La future Garde minière sera chargée de sécuriser les sites d’exploitation minière à travers le pays. Elle devra également assurer le transport sécurisé des minerais depuis les zones d’extraction jusqu’aux unités de traitement ainsi qu’aux postes frontaliers, afin de limiter les pertes et les détournements dans la chaîne logistique.
Cette nouvelle architecture de contrôle s’inscrit dans le prolongement des engagements internationaux récemment pris par Kinshasa. Le 4 décembre dernier, la RDC avait signé avec les États-Unis un accord de partenariat portant sur les minerais critiques et la sécurité, ouvrant la voie à une coopération renforcée dans ce secteur stratégique.
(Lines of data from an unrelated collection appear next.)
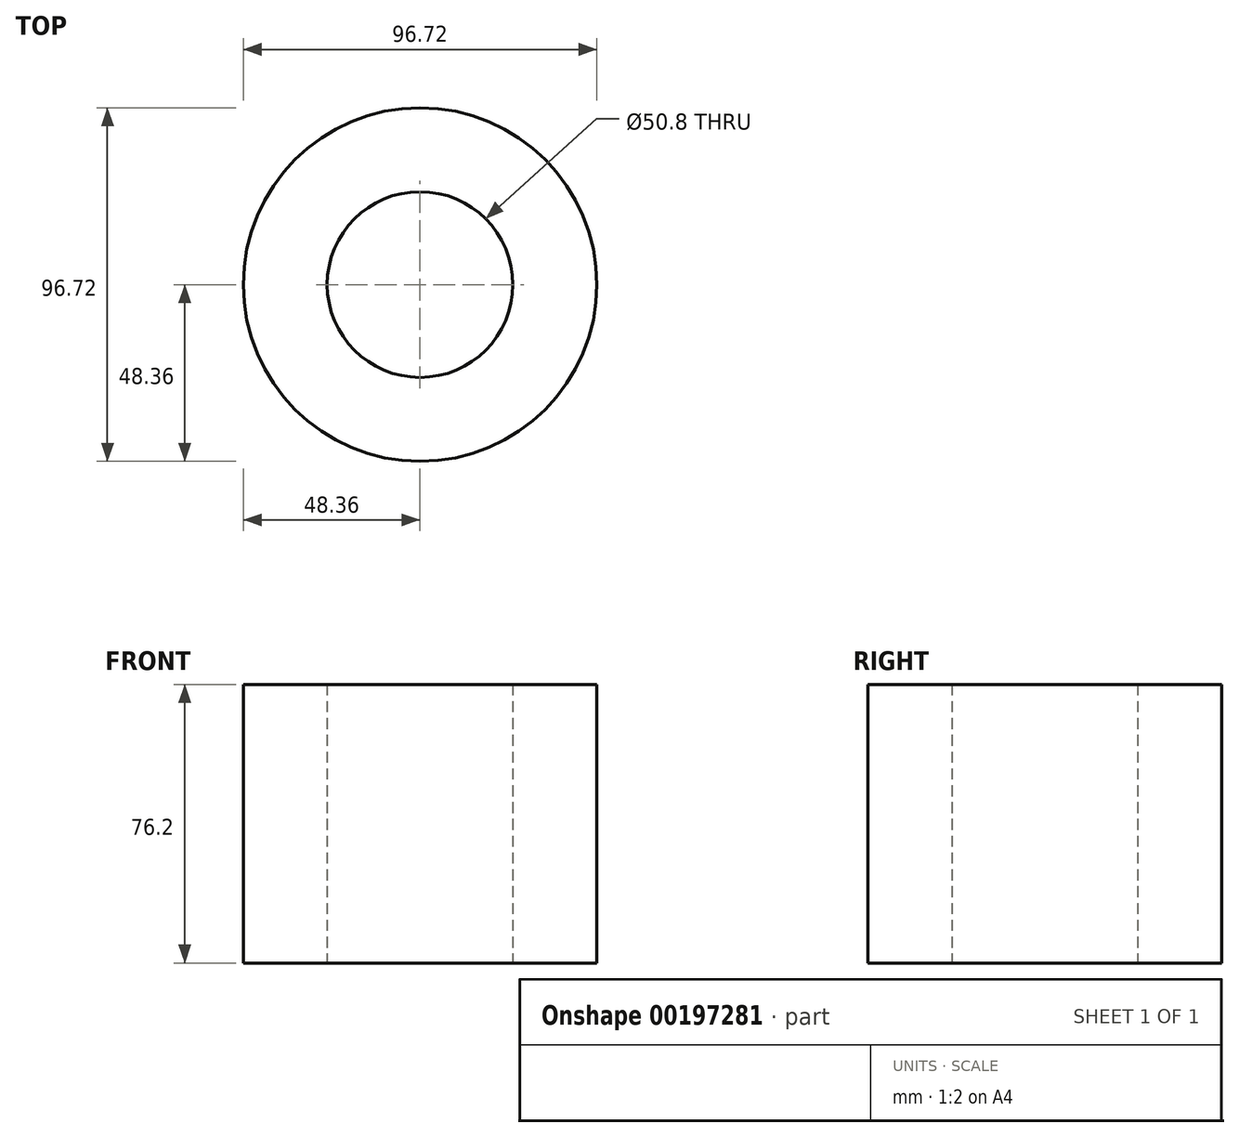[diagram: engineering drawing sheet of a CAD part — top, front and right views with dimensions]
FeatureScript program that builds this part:
annotation { "Feature Type Name" : "Feature", "Feature Type Description" : "" }
export const myFeature = defineFeature(function(context is Context, id is Id, definition is map)
    precondition{}
    {
        {
            var Q0;
            Q0=qCreatedBy(makeId("Top.planeOp"),FACE);
            var sketch = newSketch(context, id + "F0", { "sketchPlane" : qUnion([Q0])});
            skCircle(sketch, "E0", {"center": v(0, 0) * mm, "radius": 48.36 * mm});
            skCircle(sketch, "E1", {"center": v(0, 0) * mm, "radius": 25.4 * mm});
            skSolve(sketch);
        }
        {
            var Q0;
            Q0=makeQuery(id+"F0.imprint","IMPRINT",FACE,{"disambiguationData":[TD([[makeQuery(id+"F0.imprint","IMPRINT",EDGE,{"derivedFrom":sQuery(id+"F0.wireOp",EDGE,"E0")}),1.0]])]});
            extrude(context, id + "F1", {"entities" : qUnion([Q0]), "depth" : 76.2 * mm});
        }
    });
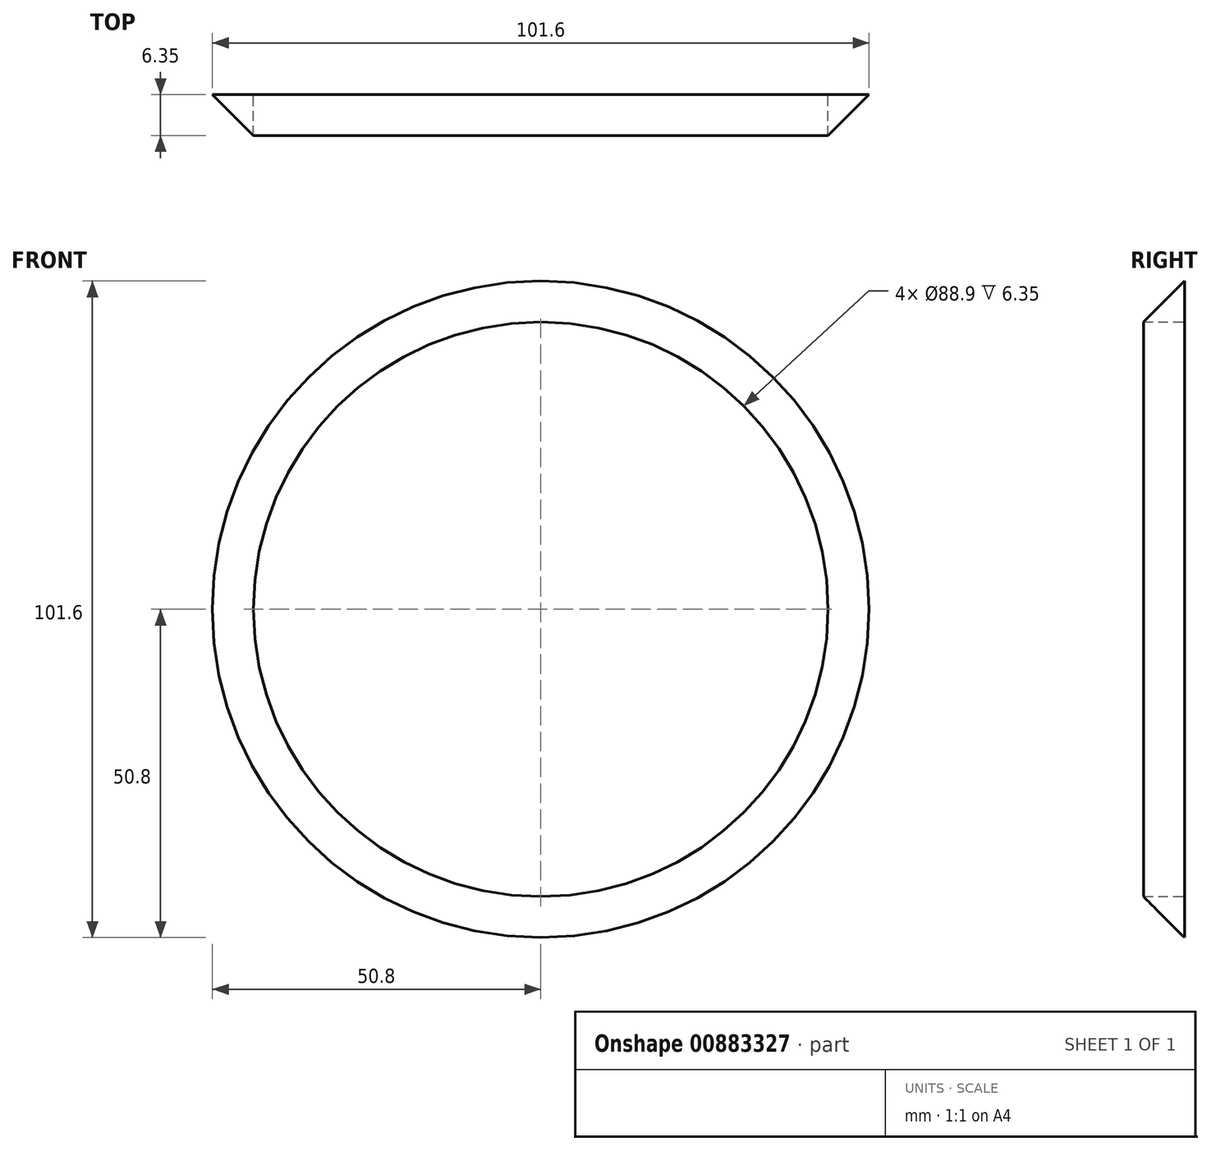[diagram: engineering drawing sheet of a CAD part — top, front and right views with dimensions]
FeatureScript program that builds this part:
annotation { "Feature Type Name" : "Feature", "Feature Type Description" : "" }
export const myFeature = defineFeature(function(context is Context, id is Id, definition is map)
    precondition{}
    {
        {
            var Q0;
            Q0=qCreatedBy(makeId("Front.planeOp"),FACE);
            var sketch = newSketch(context, id + "F0", { "sketchPlane" : qUnion([Q0])});
            skCircle(sketch, "E0", {"center": v(0, 0) * mm, "radius": 50.8 * mm});
            skCircle(sketch, "E1", {"center": v(0, 0) * mm, "radius": 44.45 * mm});
            skSolve(sketch);
        }
        {
            var Q0;
            Q0=makeQuery(id+"F0.imprint","IMPRINT",FACE,{"disambiguationData":[TD([[makeQuery(id+"F0.imprint","IMPRINT",EDGE,{"derivedFrom":sQuery(id+"F0.wireOp",EDGE,"E0")}),1.0]])]});
            extrude(context, id + "F1", {"entities" : qUnion([Q0]), "depth" : 6.35 * mm, "offsetDistance" : 25.4 * mm});
        }
        {
            var Q0;
            Q0=makeQuery(id+"F1.opExtrude","CAP_EDGE",EDGE,{"disambiguationData":[OSD([sQuery(id+"F0.wireOp",EDGE,"E0")])],"isStart":false});
            chamfer(context, id + "F2", {"entities" : qUnion([Q0]), "width" : 6.35 * mm, "tangentPropagation" : true});
        }
    });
Parallèlement, un autre partenariat a été conclu avec Doha autour de l’exploitation aurifère, illustrant l’intérêt croissant des partenaires étrangers pour les ressources minières congolaises. Avec la création de cette Garde minière, la RDC cherche à rassurer ses investisseurs tout en consolidant la transparence et la sécurité dans un domaine vital pour son économie.